Nochmal zurück zum Mittelteil: Er ist, finde ich, recht beliebig. Er ist nicht schlecht geschrieben, aber es hätte auch irgendwas anderes da stehen können. Warum ausgerechnet ein Mann mit schütterem Haar? Warum grinst der Hund? Es ist eine Aneinanderreihung von Szenen, sehr visuell wiedergegeben, fast wie in einem Film. Sehen wir hier den Einfluss des Fernsehens auf das Geschichtenschreiben? Aneinandergereihte Szenen ohne viel Zusammenhang - genau das ist Fernsehen nicht selten.

Das Problem ist jedenfalls, dass man so kaum Zugang zu der Geschichte findet, ich rase mit dem Prot einfach durch die Bilder und werde am Ende quasi am Anfang wieder abgesetzt und das war's dann. Die Szenen fliegen vorbei und bleiben bedeutungslos, bleiben nicht haften, weil sie zu facettenhaft und fremd sind.

Wie kann man so etwas anders machen?

Schwierig. Gut wären vielleicht wiederkehrende Elemente, an denen man sich entlang hangeln kann. Trivial wäre freilich eine art innere, mahnende Stimme, die in Person eines immer gleichen (nicht unbedingt gleich aussehenden) Gegenparts am Ende jeder Szene auftaucht und vor dem Missbrauch von Drogen warnt. Wie gesagt: Das wäre trivial und ich würde das nicht empfehlen, aber es illustriert vielleicht, was ich meine. An so etwas kann der Leser sich entlang hangeln und hängt nicht völlig in der Luft.

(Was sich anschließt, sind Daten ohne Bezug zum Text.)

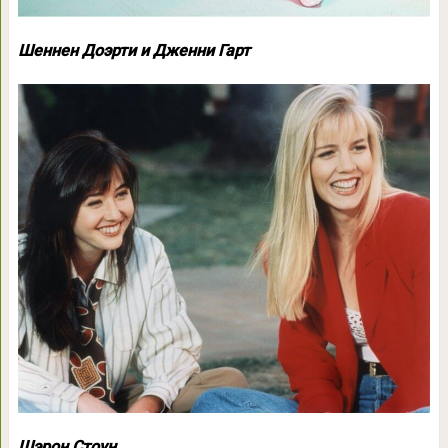
Шеннен Доэрти и Дженни Гарт
Шэрон Стоун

Genug davon, nun zum sprachlichen Aspekt, aber nur kurz, sonst wird diese Kritik länger als die Story :cool: Ich finde den Stil angemessen abgehackt und du hast ihn recht sicher drauf. Einige Stellen finde ich gut gelungen, wie die Sache mit dem Schnittpunkt der Geraden und den Gestalt annehmenden Wörtern und Buchstaben. Ein kunstvolles Gesamtbild will aber in meinem Kopf nicht entstehen, was sicher an der zerrupften Handlung liegt.

Eine Kleinigkeit:

"circa 5cm" besser -> zirka fünf Zentimeter

Fazit: sprachlich und stilistisch ganz okay, inhaltlich ohne erkennbare Linie, teilweise beliebig, wenig Tiefgang.

Uwe

 

Moin Uwe
Zunächst mal Danke für deine Kritik und für das darin enthaltene Lob.

Allerdings war es
nicht meine Intention, etwas gegen Drogenmißbrauch zu schreiben. Ich wollte keinerlei Wertung abgeben. Natürlich lässt sich diese Geschichte trotzdem in beide Richtungen interpretieren.

Die kurzen Szenen, die die Binnenhandlung darstellen, sind extra beliebig gewählt, weil sie aus zufällige Episoden aus dem realen Leben gemixt mit der Fantasie und dem Einfluss der genommenen Drogen des Protagonisten bestehen, und man kann nicht unterscheiden, ob sie tatsächlich und chronologisch passiert sind.

Warum ausgerechnet ein Mann mit schütterem Haar?
Purer Zufall, einfach ein Detail, welches auffällt.

Warum grinst der Hund?
Die Fantasie geht mit dem Protagonisten schier durch.


Genug davon, sonst wird diese Antwort auf die Kritik länger als die Kritik selber. ;)

Die Stelle, auf die du hingewiesen hast, wurde geändert.